Job
Convert the lines from the start of the entries through the line containing "Viele der Unterkünfte" into a Markdown table with the columns Row and Line, one line per row, skipping blank lines.

(Source data)
____________________

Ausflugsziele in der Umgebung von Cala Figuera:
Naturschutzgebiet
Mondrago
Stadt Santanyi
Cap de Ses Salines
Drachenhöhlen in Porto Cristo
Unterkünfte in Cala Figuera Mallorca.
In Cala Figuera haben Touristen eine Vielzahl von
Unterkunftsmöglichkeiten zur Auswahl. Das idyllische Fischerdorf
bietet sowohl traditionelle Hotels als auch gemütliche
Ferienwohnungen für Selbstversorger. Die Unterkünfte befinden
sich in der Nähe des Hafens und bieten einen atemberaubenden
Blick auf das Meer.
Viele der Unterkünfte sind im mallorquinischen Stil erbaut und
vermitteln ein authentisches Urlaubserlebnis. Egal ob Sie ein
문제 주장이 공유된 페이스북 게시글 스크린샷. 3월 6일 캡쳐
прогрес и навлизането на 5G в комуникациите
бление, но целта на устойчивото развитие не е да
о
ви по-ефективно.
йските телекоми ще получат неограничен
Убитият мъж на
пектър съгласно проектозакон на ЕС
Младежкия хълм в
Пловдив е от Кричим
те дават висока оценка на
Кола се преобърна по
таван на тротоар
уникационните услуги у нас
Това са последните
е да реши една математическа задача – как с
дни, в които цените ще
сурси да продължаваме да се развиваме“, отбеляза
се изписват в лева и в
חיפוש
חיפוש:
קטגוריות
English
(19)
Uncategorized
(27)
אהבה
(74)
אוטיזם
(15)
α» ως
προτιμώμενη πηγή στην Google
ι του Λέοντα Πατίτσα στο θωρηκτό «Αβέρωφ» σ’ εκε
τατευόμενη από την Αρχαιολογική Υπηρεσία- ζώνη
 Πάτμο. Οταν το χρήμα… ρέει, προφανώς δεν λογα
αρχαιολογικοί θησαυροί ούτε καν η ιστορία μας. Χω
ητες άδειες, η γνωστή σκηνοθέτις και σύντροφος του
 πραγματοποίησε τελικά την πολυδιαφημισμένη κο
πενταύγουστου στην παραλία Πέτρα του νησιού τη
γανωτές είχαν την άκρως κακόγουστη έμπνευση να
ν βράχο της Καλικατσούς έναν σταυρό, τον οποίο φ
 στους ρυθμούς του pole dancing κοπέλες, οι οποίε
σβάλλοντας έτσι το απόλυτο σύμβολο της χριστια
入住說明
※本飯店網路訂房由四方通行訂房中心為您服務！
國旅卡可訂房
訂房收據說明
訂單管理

____________________

Reply to the exercise
| Row | Line |
|---|---|
| 1 | Ausflugsziele in der Umgebung von Cala Figuera: |
| 2 | Naturschutzgebiet |
| 3 | Mondrago |
| 4 | Stadt Santanyi |
| 5 | Cap de Ses Salines |
| 6 | Drachenhöhlen in Porto Cristo |
| 7 | Unterkünfte in Cala Figuera Mallorca. |
| 8 | In Cala Figuera haben Touristen eine Vielzahl von |
| 9 | Unterkunftsmöglichkeiten zur Auswahl. Das idyllische Fischerdorf |
| 10 | bietet sowohl traditionelle Hotels als auch gemütliche |
| 11 | Ferienwohnungen für Selbstversorger. Die Unterkünfte befinden |
| 12 | sich in der Nähe des Hafens und bieten einen atemberaubenden |
| 13 | Blick auf das Meer. |
| 14 | Viele der Unterkünfte sind im mallorquinischen Stil erbaut und |